# USB Female to two USB Male Adaptors



## XP1 (Apr 10, 2005)

Do USB Female to two USB Male Adaptors exist? I want to connect and share my flash drive using usb cables.

I've an attached pic to explain:


----------



## Volt-Schwibe (Jan 12, 2003)

sadly, i am 99.999% sure that two computers cannot mount the same disk at the same time, regardless of the type of disk...

this would have to be done through filesharing in either windows or samba (on linux)

now, also, there would be serious conflict issues from both computers trying to allocate USB addresses to the same device.

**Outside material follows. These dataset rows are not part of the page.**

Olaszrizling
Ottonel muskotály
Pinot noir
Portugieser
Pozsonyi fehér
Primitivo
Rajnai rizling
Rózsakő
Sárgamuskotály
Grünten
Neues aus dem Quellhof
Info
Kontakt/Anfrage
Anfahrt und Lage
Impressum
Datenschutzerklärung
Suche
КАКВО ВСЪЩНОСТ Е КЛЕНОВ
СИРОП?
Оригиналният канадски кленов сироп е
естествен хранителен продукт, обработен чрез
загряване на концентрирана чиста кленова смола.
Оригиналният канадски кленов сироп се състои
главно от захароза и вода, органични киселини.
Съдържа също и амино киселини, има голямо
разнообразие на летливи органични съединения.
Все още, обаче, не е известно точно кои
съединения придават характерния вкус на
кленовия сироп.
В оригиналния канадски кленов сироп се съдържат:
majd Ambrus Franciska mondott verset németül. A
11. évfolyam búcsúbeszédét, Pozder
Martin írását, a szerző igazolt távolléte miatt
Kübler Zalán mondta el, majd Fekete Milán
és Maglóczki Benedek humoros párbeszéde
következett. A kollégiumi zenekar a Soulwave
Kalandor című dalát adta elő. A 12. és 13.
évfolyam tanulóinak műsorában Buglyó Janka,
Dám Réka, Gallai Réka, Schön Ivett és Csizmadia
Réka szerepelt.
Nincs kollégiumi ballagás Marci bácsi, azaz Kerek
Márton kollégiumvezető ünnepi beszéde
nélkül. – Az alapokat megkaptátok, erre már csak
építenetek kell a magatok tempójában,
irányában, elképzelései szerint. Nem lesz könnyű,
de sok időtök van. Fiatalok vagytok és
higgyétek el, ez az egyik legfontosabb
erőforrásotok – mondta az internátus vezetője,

think of a usb like a tiny little network, there's only so many addresses to go around, and more importantly, exactly like two routers trying to be in charge of the same network, the two USB networks together are going to cause the two USB controllers to have that same fight, only one can have control, but both insist it's them that should have it.

and, that's if there isn't a direct voltage incompatibilty.

what i'm saying is, there may some day be someone who makes something like this, but it's not here yet, i can tell you that.


----------



## XP1 (Apr 10, 2005)

Volt-Schwibe said:


> sadly, i am 99.999% sure that two computers cannot mount the same disk at the same time, regardless of the type of disk...
> 
> this would have to be done through filesharing in either windows or samba (on linux)
> 
> ...


Thank you in taking the time to explain that. I hope they do think about making something like this that works. :grin:


----------



## Volt-Schwibe (Jan 12, 2003)

what could be made, would be some sort of a mini server. it wouldn't matter if it ran on linux or not, but it would simply mount the drive, and share it. 

then it would just have to appear to each machine like a thumbdrive.

but, it would be a small computer in itself, much like the way they build network disks, like this one http://www.lacie.com/products/product.htm?pid=10594


----------



## XP1 (Apr 10, 2005)

Volt-Schwibe said:


> what could be made, would be some sort of a mini server. it wouldn't matter if it ran on linux or not, but it would simply mount the drive, and share it.
> 
> then it would just have to appear to each machine like a thumbdrive.
> 
> but, it would be a small computer in itself, much like the way they build network disks, like this one http://www.lacie.com/products/product.htm?pid=10594


Well then, just have to wait and see..:1angel:


----------